> Material for the task

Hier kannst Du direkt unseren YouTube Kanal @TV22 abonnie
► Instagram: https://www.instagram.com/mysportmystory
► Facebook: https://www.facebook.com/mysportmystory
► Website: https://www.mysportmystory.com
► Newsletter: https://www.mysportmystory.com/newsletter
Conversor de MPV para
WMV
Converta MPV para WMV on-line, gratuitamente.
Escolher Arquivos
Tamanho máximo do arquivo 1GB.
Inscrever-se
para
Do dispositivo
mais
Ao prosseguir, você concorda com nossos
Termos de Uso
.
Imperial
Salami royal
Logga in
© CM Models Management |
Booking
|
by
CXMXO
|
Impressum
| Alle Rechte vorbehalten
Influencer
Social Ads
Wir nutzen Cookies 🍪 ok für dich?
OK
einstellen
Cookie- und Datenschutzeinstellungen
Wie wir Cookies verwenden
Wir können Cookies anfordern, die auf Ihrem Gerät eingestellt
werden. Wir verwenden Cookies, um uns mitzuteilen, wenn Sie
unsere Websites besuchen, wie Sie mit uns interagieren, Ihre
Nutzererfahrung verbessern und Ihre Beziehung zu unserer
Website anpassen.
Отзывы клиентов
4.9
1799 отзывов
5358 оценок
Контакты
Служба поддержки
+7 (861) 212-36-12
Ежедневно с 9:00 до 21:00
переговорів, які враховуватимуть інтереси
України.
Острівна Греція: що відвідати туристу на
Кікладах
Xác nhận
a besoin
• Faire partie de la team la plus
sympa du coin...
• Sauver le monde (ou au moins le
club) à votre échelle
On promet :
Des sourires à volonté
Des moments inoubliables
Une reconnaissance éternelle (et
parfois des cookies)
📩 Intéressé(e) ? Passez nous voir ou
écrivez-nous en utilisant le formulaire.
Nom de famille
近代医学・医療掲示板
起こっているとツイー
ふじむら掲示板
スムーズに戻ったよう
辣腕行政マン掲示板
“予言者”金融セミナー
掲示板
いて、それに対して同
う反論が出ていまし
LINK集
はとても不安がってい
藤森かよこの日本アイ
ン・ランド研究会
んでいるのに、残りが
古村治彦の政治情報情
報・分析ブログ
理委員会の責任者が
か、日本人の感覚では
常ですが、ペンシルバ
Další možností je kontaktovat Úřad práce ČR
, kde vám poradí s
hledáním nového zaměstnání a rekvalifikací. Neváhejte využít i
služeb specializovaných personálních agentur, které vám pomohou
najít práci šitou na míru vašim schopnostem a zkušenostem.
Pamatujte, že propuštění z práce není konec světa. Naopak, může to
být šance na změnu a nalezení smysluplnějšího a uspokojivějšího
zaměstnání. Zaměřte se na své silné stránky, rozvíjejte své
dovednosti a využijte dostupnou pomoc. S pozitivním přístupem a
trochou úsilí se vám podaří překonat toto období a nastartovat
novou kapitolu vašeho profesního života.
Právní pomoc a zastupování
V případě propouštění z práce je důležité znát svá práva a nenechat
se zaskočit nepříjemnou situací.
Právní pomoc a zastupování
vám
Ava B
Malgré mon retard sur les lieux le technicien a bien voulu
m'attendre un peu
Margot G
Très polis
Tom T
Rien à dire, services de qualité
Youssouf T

> About this task
Reproduce the lines of the records verbatim, starting at the very beginning of the records and ending at the line that contains "Tamanho máximo do arquivo 1GB.", with both ends included.

> Task result
Hier kannst Du direkt unseren YouTube Kanal @TV22 abonnie
► Instagram: https://www.instagram.com/mysportmystory
► Facebook: https://www.facebook.com/mysportmystory
► Website: https://www.mysportmystory.com
► Newsletter: https://www.mysportmystory.com/newsletter
Conversor de MPV para
WMV
Converta MPV para WMV on-line, gratuitamente.
Escolher Arquivos
Tamanho máximo do arquivo 1GB.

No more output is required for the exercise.